■ Given problem: Copy word for word the lines of the records below, starting at the line that contains "genus: Oxalis" and stopping after the line that contains "scientific name: Elaeagnus angustifolia".

+===+

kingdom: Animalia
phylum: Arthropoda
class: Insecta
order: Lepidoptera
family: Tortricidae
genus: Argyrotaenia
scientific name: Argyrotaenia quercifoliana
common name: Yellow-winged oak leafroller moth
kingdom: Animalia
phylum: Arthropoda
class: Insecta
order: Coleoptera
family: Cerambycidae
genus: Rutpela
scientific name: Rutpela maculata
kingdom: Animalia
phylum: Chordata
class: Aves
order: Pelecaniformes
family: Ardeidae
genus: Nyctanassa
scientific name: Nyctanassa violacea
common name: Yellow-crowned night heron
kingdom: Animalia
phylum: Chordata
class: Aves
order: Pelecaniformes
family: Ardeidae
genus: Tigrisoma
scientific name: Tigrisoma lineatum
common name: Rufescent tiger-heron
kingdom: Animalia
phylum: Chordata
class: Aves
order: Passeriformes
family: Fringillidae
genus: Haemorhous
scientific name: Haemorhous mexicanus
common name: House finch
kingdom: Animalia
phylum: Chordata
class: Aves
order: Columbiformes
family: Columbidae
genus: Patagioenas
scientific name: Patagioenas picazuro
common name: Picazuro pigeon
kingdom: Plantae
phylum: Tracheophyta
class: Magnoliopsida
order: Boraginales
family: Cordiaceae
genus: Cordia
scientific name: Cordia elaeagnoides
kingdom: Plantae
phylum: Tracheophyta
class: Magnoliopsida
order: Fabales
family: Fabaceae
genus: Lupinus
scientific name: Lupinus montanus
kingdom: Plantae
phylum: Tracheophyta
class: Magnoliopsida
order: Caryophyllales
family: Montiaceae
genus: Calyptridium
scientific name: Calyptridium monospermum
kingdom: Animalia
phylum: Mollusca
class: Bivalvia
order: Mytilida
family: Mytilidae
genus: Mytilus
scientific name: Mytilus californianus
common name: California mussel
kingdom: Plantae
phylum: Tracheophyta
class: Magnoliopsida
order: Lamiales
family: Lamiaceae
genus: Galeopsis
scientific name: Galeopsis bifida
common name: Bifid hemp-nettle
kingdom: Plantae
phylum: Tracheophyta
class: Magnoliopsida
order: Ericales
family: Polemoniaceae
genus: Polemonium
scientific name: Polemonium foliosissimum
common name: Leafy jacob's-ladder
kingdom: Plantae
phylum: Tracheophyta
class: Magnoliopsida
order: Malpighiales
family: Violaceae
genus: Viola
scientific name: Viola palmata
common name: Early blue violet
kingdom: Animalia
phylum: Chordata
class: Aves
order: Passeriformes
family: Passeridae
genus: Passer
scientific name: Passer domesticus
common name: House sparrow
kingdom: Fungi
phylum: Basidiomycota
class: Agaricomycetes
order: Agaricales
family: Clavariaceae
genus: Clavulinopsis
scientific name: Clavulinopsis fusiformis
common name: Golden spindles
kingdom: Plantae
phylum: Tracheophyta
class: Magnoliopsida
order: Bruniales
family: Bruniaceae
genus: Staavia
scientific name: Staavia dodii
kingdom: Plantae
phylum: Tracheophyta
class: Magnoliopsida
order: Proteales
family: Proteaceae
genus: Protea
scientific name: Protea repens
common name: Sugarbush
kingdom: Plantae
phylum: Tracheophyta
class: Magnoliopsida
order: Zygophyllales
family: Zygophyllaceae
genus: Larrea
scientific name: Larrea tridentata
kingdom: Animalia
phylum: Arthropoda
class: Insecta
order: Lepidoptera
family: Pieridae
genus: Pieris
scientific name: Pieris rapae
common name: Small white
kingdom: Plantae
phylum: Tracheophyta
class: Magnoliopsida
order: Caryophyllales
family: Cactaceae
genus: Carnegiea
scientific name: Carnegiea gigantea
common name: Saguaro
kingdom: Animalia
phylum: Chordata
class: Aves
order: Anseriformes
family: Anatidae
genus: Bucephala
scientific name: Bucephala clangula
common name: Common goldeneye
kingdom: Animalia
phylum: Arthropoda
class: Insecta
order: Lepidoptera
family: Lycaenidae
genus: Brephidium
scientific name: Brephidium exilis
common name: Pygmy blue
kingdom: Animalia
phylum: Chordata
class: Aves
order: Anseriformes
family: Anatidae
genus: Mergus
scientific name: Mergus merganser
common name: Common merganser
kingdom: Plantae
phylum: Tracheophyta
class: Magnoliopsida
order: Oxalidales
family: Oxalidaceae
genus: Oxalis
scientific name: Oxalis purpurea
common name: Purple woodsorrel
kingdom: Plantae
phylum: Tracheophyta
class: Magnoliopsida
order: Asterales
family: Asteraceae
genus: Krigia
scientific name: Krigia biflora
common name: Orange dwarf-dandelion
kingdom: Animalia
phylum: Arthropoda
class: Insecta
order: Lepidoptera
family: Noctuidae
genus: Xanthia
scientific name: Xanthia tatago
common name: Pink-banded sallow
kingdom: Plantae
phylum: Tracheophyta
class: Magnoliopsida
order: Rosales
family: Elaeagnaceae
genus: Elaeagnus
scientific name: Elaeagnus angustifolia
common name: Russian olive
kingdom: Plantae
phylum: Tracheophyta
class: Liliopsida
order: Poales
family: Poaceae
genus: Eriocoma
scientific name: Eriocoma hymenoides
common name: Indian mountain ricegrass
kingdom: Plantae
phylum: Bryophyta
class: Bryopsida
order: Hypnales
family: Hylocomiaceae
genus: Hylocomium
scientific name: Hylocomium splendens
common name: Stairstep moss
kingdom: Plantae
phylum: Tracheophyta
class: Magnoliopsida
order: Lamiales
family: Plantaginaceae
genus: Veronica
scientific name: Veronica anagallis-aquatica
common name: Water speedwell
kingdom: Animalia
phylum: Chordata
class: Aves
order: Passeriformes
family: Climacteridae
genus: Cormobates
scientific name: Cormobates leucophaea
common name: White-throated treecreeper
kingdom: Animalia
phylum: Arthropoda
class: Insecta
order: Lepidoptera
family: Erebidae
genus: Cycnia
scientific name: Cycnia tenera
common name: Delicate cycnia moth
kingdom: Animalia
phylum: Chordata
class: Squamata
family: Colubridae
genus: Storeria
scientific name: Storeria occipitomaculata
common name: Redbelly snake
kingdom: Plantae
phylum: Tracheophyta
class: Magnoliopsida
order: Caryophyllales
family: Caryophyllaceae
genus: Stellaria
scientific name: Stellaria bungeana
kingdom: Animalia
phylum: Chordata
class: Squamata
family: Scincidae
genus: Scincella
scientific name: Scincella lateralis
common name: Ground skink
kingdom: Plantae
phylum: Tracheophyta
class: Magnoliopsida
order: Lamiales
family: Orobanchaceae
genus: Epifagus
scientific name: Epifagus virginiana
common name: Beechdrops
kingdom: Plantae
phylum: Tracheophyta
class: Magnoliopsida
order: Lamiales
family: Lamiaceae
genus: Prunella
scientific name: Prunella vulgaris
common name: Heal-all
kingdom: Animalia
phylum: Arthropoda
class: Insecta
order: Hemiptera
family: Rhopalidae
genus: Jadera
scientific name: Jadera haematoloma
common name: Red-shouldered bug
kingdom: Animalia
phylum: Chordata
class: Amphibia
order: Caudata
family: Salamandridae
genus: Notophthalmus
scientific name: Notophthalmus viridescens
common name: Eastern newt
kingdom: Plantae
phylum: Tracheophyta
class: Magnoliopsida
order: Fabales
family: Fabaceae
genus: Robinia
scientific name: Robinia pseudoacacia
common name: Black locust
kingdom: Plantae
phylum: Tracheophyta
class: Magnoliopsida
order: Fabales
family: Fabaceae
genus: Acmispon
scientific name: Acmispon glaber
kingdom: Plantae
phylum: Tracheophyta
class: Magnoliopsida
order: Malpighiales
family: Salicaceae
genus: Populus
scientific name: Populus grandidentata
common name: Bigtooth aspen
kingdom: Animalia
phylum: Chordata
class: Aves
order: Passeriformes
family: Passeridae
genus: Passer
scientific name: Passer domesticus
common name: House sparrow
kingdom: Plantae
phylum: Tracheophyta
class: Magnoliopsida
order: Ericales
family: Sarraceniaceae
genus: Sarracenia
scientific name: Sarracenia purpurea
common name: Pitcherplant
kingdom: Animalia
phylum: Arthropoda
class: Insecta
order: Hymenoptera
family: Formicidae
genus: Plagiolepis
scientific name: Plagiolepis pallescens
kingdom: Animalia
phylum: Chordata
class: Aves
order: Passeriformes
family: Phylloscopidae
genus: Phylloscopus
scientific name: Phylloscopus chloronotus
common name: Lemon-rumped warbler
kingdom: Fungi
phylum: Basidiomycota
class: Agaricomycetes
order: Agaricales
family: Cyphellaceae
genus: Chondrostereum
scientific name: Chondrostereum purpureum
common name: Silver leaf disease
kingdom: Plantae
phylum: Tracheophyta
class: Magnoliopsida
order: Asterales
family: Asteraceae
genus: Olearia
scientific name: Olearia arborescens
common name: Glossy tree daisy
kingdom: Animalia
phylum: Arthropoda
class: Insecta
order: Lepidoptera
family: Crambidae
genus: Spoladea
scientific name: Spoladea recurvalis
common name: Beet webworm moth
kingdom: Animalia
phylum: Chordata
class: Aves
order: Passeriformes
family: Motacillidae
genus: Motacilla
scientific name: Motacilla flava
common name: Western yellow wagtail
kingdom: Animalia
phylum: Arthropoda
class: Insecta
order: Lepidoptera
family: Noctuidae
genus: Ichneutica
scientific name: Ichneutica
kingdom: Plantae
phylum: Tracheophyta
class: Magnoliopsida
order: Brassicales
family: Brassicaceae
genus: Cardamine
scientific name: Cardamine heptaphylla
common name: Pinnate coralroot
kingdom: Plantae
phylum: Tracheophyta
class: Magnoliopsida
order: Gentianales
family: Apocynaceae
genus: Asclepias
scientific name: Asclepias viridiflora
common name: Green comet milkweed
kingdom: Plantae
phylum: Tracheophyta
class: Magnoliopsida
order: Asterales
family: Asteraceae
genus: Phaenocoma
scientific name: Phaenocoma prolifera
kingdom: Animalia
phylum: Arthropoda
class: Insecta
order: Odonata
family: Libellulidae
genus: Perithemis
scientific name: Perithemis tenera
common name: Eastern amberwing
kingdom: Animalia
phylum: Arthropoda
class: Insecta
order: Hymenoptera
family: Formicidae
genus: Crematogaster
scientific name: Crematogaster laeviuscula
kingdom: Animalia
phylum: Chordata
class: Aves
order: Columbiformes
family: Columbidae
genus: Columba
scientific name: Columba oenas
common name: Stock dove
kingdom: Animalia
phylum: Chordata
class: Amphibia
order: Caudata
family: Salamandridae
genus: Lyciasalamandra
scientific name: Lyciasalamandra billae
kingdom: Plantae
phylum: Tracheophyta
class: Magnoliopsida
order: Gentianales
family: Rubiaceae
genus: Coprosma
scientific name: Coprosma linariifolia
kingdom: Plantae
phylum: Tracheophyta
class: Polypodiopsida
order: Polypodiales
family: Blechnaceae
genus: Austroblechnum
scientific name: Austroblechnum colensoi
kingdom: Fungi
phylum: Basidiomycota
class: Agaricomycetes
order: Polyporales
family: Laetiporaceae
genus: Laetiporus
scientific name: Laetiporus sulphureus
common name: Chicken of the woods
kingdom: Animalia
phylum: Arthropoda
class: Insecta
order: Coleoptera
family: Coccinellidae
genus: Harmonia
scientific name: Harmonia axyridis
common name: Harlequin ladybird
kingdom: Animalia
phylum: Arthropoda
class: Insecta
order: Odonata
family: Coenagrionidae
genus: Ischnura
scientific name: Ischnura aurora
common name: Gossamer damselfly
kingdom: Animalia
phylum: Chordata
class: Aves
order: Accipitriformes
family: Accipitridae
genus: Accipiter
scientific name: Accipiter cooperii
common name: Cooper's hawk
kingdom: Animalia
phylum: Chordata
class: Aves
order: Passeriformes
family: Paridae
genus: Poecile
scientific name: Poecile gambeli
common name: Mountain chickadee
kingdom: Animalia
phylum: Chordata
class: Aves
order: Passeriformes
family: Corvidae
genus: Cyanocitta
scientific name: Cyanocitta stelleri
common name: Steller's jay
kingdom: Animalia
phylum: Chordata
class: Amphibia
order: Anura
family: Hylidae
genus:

+===+

■ Exercise answer:
genus: Oxalis
scientific name: Oxalis purpurea
common name: Purple woodsorrel
kingdom: Plantae
phylum: Tracheophyta
class: Magnoliopsida
order: Asterales
family: Asteraceae
genus: Krigia
scientific name: Krigia biflora
common name: Orange dwarf-dandelion
kingdom: Animalia
phylum: Arthropoda
class: Insecta
order: Lepidoptera
family: Noctuidae
genus: Xanthia
scientific name: Xanthia tatago
common name: Pink-banded sallow
kingdom: Plantae
phylum: Tracheophyta
class: Magnoliopsida
order: Rosales
family: Elaeagnaceae
genus: Elaeagnus
scientific name: Elaeagnus angustifolia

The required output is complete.